DRS will mainly consider active memory when load balancing, as opposed to consumed or granted memory to VMs. DRS will also take some overhead memory into consideration, so it will use active memory + a 25 % overhead as its primary metric. Active memory is a ”mathematical model that was created in which the hypervisor statistically estimates what Active memory is for a virtual machine by use of a random sampling and some very smart math.  Due diligence was done at the time this was designed to prove the estimation model did represent real life.  So, while it is an estimate, we should not be concerned about its accuracy.”

A really good read on the subject, and where the quote above came from, is “Understanding vSphere Active Memory”.

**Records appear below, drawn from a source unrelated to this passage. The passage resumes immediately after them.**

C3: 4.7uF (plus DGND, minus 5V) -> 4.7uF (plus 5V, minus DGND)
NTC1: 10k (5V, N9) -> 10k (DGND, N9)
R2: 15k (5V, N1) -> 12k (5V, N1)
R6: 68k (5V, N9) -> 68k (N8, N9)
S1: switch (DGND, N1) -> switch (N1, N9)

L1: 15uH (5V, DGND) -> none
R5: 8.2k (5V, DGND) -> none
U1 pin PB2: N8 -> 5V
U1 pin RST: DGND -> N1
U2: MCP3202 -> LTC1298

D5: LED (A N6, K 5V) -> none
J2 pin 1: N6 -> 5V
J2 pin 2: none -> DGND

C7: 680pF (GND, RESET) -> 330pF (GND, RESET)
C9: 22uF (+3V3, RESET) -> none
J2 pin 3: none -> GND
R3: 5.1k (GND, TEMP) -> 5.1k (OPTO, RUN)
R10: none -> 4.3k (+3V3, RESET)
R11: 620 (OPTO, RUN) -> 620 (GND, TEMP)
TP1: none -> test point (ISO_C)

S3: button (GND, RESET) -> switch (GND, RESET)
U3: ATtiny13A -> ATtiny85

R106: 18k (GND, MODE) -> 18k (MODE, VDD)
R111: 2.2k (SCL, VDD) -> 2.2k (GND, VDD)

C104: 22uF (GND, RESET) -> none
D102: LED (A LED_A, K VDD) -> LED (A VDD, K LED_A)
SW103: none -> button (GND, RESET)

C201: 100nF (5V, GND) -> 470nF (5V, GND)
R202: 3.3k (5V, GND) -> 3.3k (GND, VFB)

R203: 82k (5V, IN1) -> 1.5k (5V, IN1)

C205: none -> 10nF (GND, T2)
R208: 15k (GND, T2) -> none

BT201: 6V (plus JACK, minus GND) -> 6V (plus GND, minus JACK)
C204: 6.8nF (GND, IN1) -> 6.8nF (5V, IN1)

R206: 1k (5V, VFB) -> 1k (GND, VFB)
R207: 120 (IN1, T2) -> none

Now it’s possible to change what memory metric that is used when load balancing, instead of active memory we can use consumed memory. And by the way, the definition of consumed memory: ”Amount of guest physical memory consumed by the virtual machine for guest memory. Consumed memory does not include overhead memory. It includes shared memory and memory that might be reserved, but not actually used.

Virtual machine consumed memory = memory granted – memory saved due to memory sharing” – Quote from “Memory Performance Counters – An Evolved Look at Memory Management”.

This option is equivalent to setting the existing cluster advanced option PercentIdleMBInMemDemand with a value of 100.

 

  • CPU Over-Commitment

It’s now possible to enforce a specific level of overcommit of vCPU to pCPU resources in the cluster, if you only want to allow 4 virtual CPUs per physical core in your cluster you can now have it configured and enforced by the cluster. When the cluster runs out of pCPU resources you won’t be able to power on any more virtual machines. You define a percentage of over commitment of the entire cluster, setting it from 0 % (= no over commitment allowed or put in another way: 1 vCPU = 1 pCPU) up to 500 %.